== RECORDS SUPPLIED ==
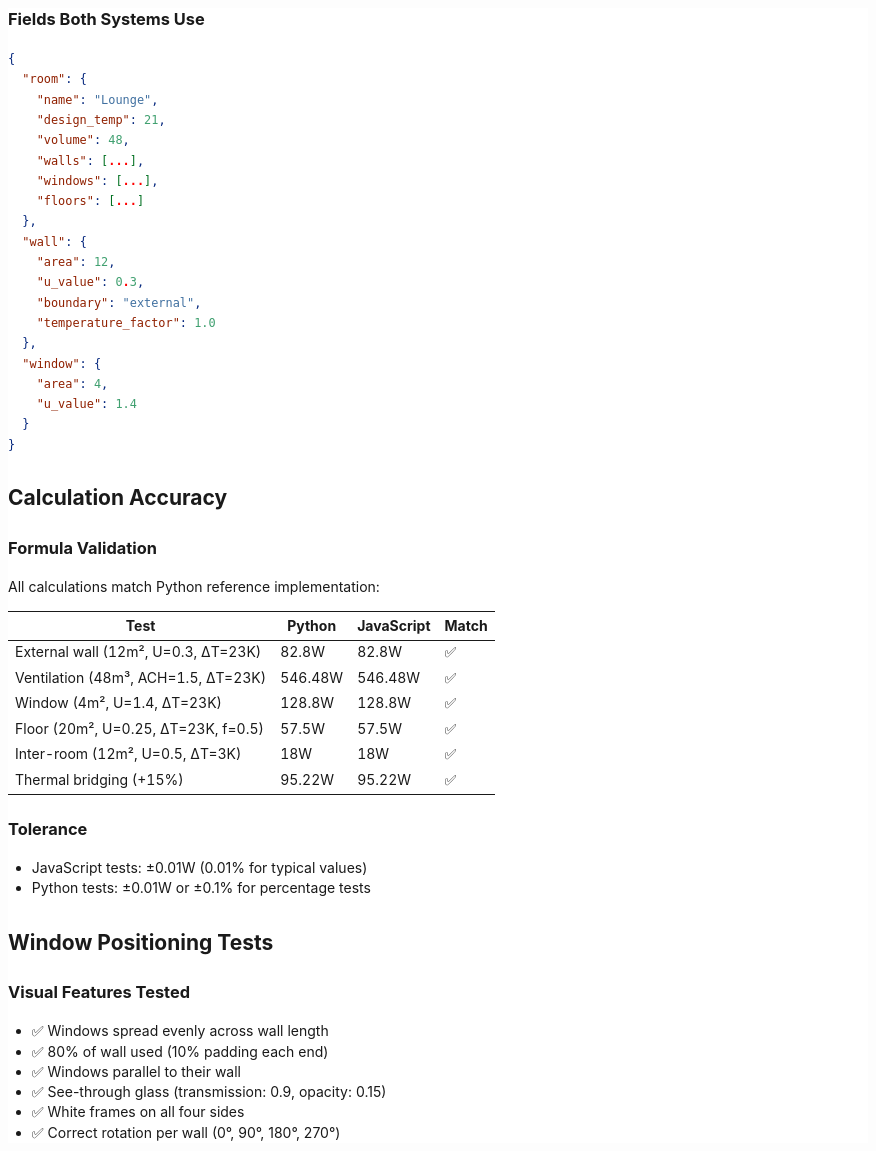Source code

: ### Fields Both Systems Use
```json
{
  "room": {
    "name": "Lounge",
    "design_temp": 21,
    "volume": 48,
    "walls": [...],
    "windows": [...],
    "floors": [...]
  },
  "wall": {
    "area": 12,
    "u_value": 0.3,
    "boundary": "external",
    "temperature_factor": 1.0
  },
  "window": {
    "area": 4,
    "u_value": 1.4
  }
}
```

## Calculation Accuracy

### Formula Validation

All calculations match Python reference implementation:

| Test | Python | JavaScript | Match |
|------|--------|------------|-------|
| External wall (12m², U=0.3, ΔT=23K) | 82.8W | 82.8W | ✅ |
| Ventilation (48m³, ACH=1.5, ΔT=23K) | 546.48W | 546.48W | ✅ |
| Window (4m², U=1.4, ΔT=23K) | 128.8W | 128.8W | ✅ |
| Floor (20m², U=0.25, ΔT=23K, f=0.5) | 57.5W | 57.5W | ✅ |
| Inter-room (12m², U=0.5, ΔT=3K) | 18W | 18W | ✅ |
| Thermal bridging (+15%) | 95.22W | 95.22W | ✅ |

### Tolerance

- JavaScript tests: ±0.01W (0.01% for typical values)
- Python tests: ±0.01W or ±0.1% for percentage tests

## Window Positioning Tests

### Visual Features Tested
- ✅ Windows spread evenly across wall length
- ✅ 80% of wall used (10% padding each end)
- ✅ Windows parallel to their wall
- ✅ See-through glass (transmission: 0.9, opacity: 0.15)
- ✅ White frames on all four sides
- ✅ Correct rotation per wall (0°, 90°, 180°, 270°)
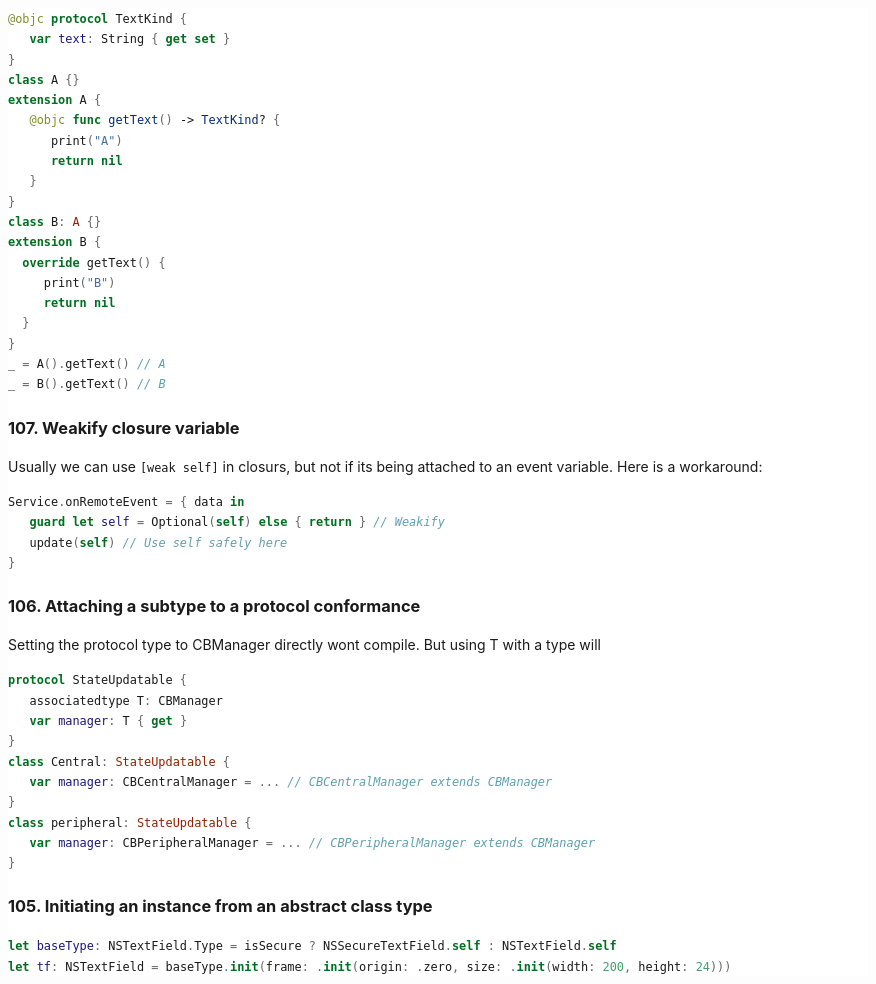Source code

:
 ```swift
@objc protocol TextKind {
   var text: String { get set }
}
class A {}
extension A {
   @objc func getText() -> TextKind? {
      print("A")
      return nil
   }
}
class B: A {}
extension B {
  override getText() {
     print("B")
     return nil
  }
}
_ = A().getText() // A
_ = B().getText() // B
```

### 107. Weakify closure variable
Usually we can use `[weak self]` in closurs, but not if its being attached to an event variable. Here is a workaround:
```swift
Service.onRemoteEvent = { data in
   guard let self = Optional(self) else { return } // Weakify
   update(self) // Use self safely here
}
```

### 106. Attaching a subtype to a protocol conformance
Setting the protocol type to CBManager directly wont compile. But using T with a type will
```swift
protocol StateUpdatable {
   associatedtype T: CBManager
   var manager: T { get }
}
class Central: StateUpdatable {
   var manager: CBCentralManager = ... // CBCentralManager extends CBManager
}
class peripheral: StateUpdatable {
   var manager: CBPeripheralManager = ... // CBPeripheralManager extends CBManager
}
```

### 105. Initiating an instance from an abstract class type
```swift
let baseType: NSTextField.Type = isSecure ? NSSecureTextField.self : NSTextField.self
let tf: NSTextField = baseType.init(frame: .init(origin: .zero, size: .init(width: 200, height: 24)))
```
===
▸ **DESCRIPTION OF THE TASK**
All lines holding the word "variable" must be copied from the data.

▸ **RESPONSE TO THE EXERCISE**
### 107. Weakify closure variable
Usually we can use `[weak self]` in closurs, but not if its being attached to an event variable. Here is a workaround:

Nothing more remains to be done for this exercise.